SAN FRANCISCO - Small business owners in the APEC security zones in San Francisco have been vocal about the negative impacts of APEC, warning city leaders before the summit of their concerns for revenue.
On Friday, business owners who stayed open said, that although the hotels were fully booked and 20,000 people were in the city for the summit, they lost revenue.
Small business owners all over the city felt the impact, reporting losses of up to hundreds of thousands of dollars. They said most of the attendees did not visit their business and city officials also told locals to avoid the area.
With the heightened security and changes in traffic, business owners like Arash Ghanadan said he is "deeply disappointed" by the lack of support for small businesses, even sending a letter to city leaders on Monday expressing his concern.
"APEC attendees are here for diplomacy. They’re not necessarily here to see San Francisco," he said.
Barricades went up blocking the vehicle traffic in security zones, but leaving room for pedestrians to walk into businesses. APEC attendees would have had to leave the security zones and walk around the fencing to visit a small business in the security zones.
Novela, a bar and lounge that usually has more than 130 reservations a night, had 136 reservations on Thursday, Nov. 2, and had an empty queue on Thursday, Nov. 16.
"Monday for example, we had maybe 10 or 12 customers total," said Ghanadan, one of the owners of Novela.
Ghanadan is a partner in three lounges. Novela is in the security zone. Madarae on Minna Street is on the outskirts of the security zone and Barbarossa Lounge is in North Beach. He said APEC impacted all three businesses.
He originally projected losses of up to $150,000 across his businesses, but said on Friday, "The impact is probably closer to $250,000 at this point."
We followed up with John Eric Sanchez, owner of Executive Order Bar and Lounge near Fifth and Mission Streets. He told KTVU in October about his concerns that the city was not preparing small business owners in the security zone.
"They told us to open up because business was going to be great for small business, and it wasn’t," said Sanchez.
Sanchez took the risk of staying open and spent $8,000 on labor, but only earned $1,800 in sales between Sunday and Thursday.
"I’d say maybe less than 10% of it came from anything APEC related," he said, a steep decline from the $20,000 he raked in the same time last year.
Sanchez said the city sold a bill of goods they couldn’t deliver.
"If I knew what I know today about 10 days ago, a week ago, I would have made the decision to shut down the business," said Ghanadan.

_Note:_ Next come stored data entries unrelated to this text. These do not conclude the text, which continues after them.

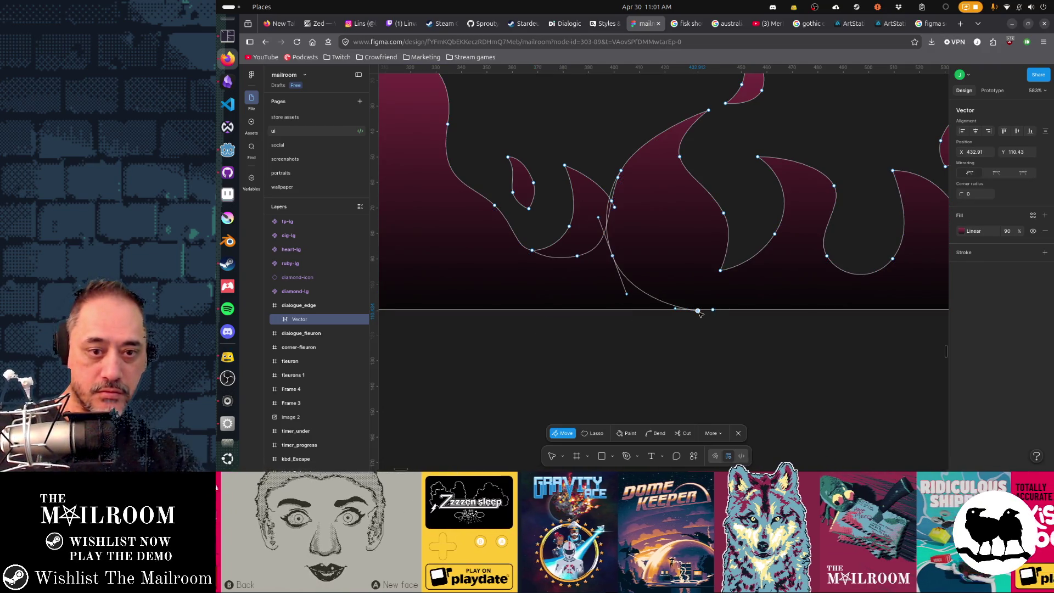
{"action": "key", "text": "Delete"}
{"action": "key", "text": "Escape"}
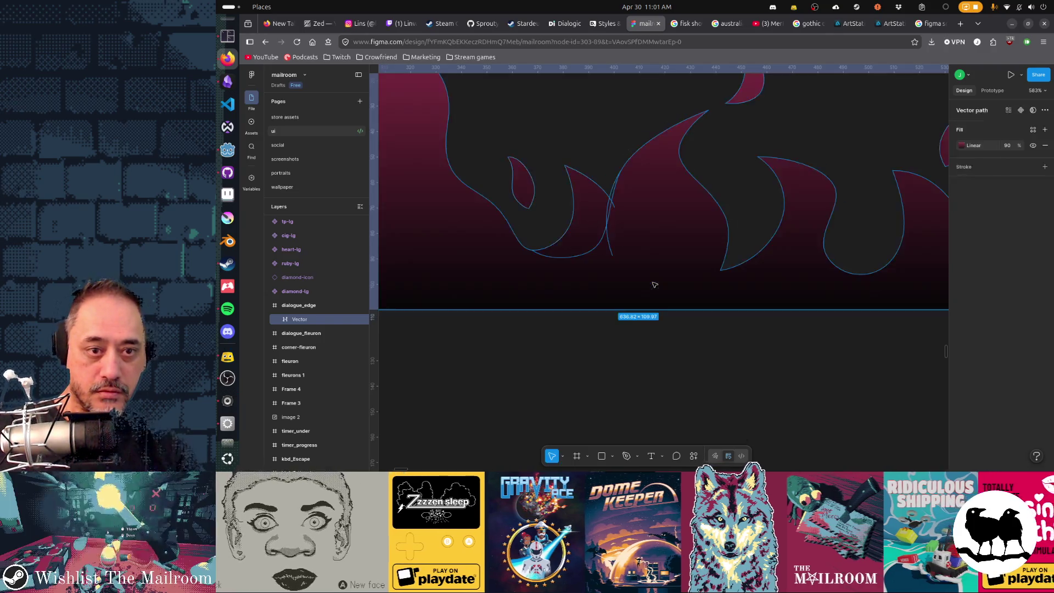
{"action": "double_click", "coordinate": [620, 239]}
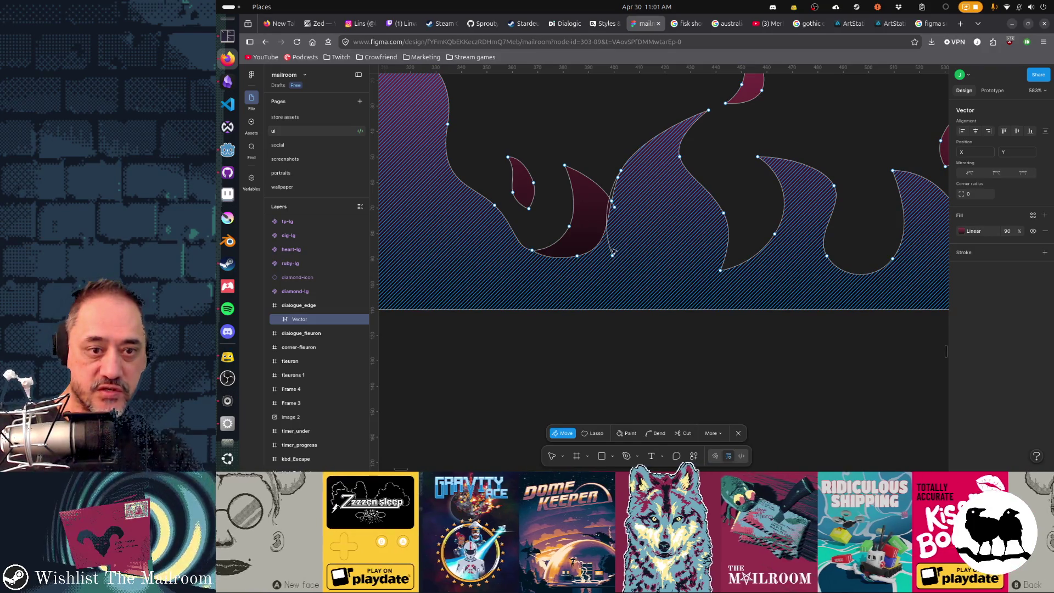
{"action": "left_click", "coordinate": [612, 255]}
{"action": "key", "text": "Delete"}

Jessica Rae said reservations at her dance studio, Rae Studios, started off strong on Monday, but she saw a decline in appointments as the week went on, affecting sales.
"About 30% decrease in revenue," she said.

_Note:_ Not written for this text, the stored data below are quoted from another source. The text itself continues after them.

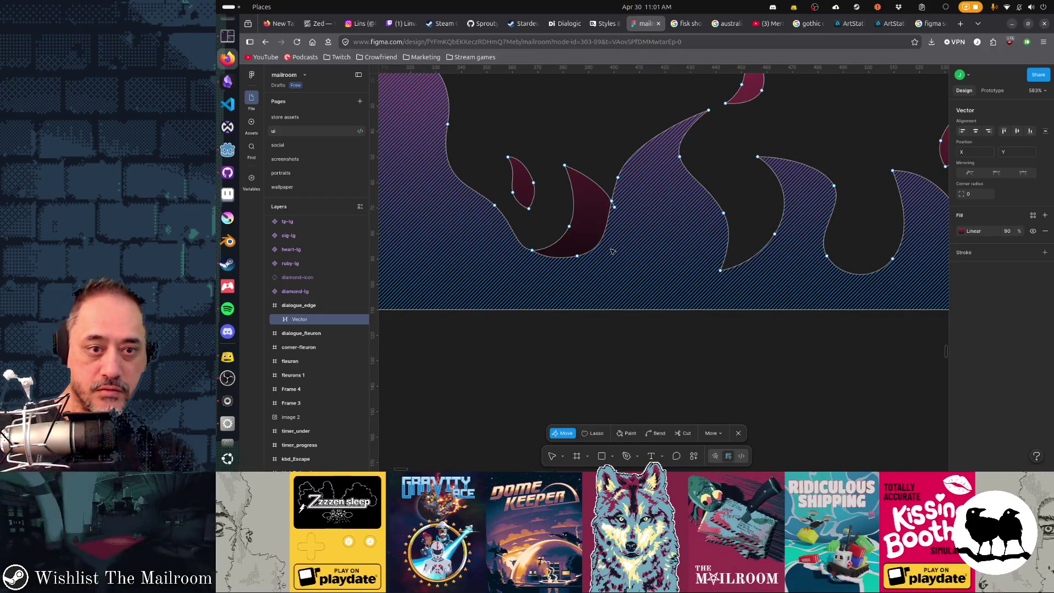
{"action": "left_click", "coordinate": [621, 336]}
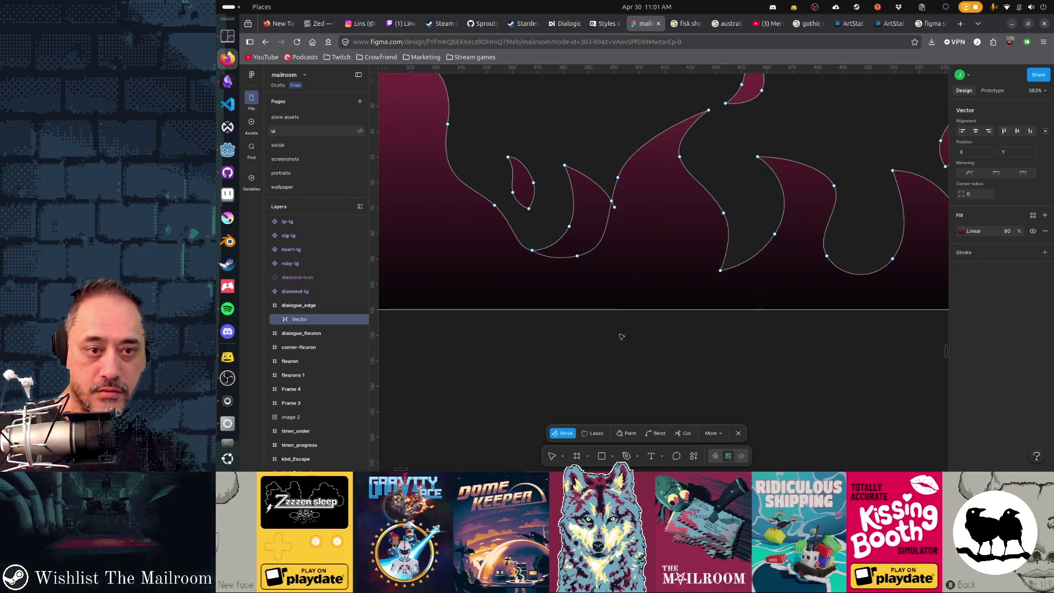
{"action": "scroll", "coordinate": [622, 335], "scroll_direction": "down", "scroll_amount": 3}
{"action": "scroll", "coordinate": [621, 336], "scroll_direction": "down", "scroll_amount": 2}
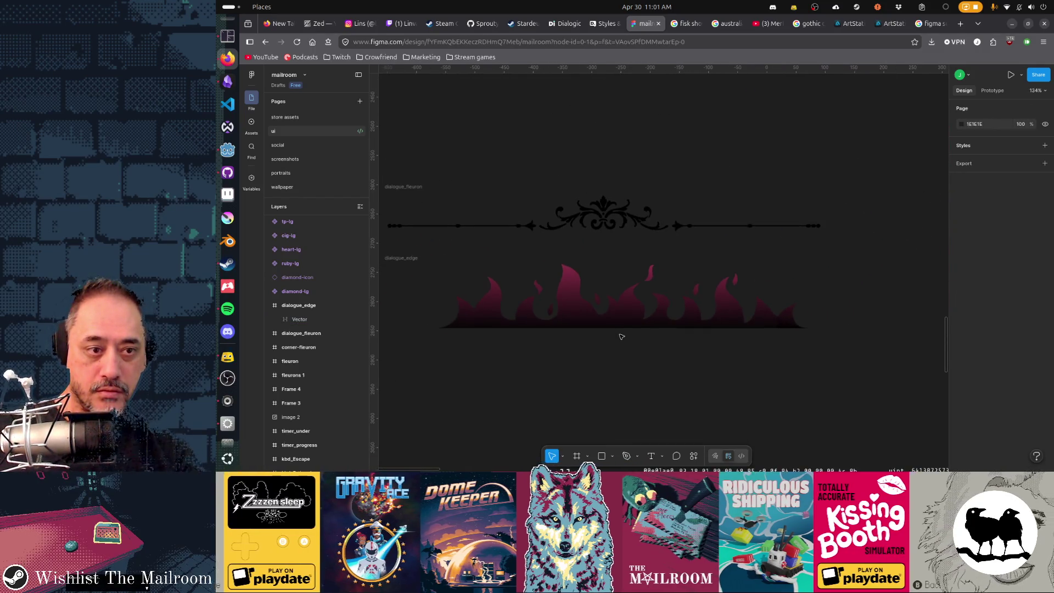
- Select the dialogue_edge frame and switch over to Godot
{"action": "left_click", "coordinate": [716, 300]}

Rae said she received support in another way when her business was tapped to provide fitness and dance classes at the reopening of UN Plaza.
City officials said an event of this magnitude is unprecedented, and it can be difficult to anticipate the impact.
In a statement from a spokesperson at the Office of Economic and Workforce Development, they wrote in part, "APEC is giving San Francisco the opportunity to promote the City to the world and generate long-term positive economic impacts. Ultimately, as the City continues to build on the Mayor’s Roadmap to San Francisco’s Future, major global events like this will bring more visitors and more customers to our small businesses in the long run. We’re committed to this momentum so that every San Franciscan benefits."
The statement went on to say, "We understood there would be impacts and some disruptions throughout the week, which is why we launched a multi-agency outreach effort."
The outreach effort included teams engaging with merchants as the Secret Service and federal partners shared their plans for security, sharing information through flyers and community meetings, and listening to community concerns on a daily basis.
"This advocacy and work is ongoing, and as APEC concludes, the OEWD and Office of Small Business are working better to understand the full impacts to small businesses from APEC," said the city spokesperson.
"As a whole, APEC, in the long term, promotes San Francisco and brings more business, but in the short term for small businesses, the impact is very significant. Losing a week of business is significant," said Ghanadan.
Business owners told KTVU they want the city to find a solution and are asking for compensation for operating costs.
The city’s spokesperson shared, "We'll be working with small businesses sector to examine how we can better serve them not only in the wake of this event but to better position them to benefit from future ones."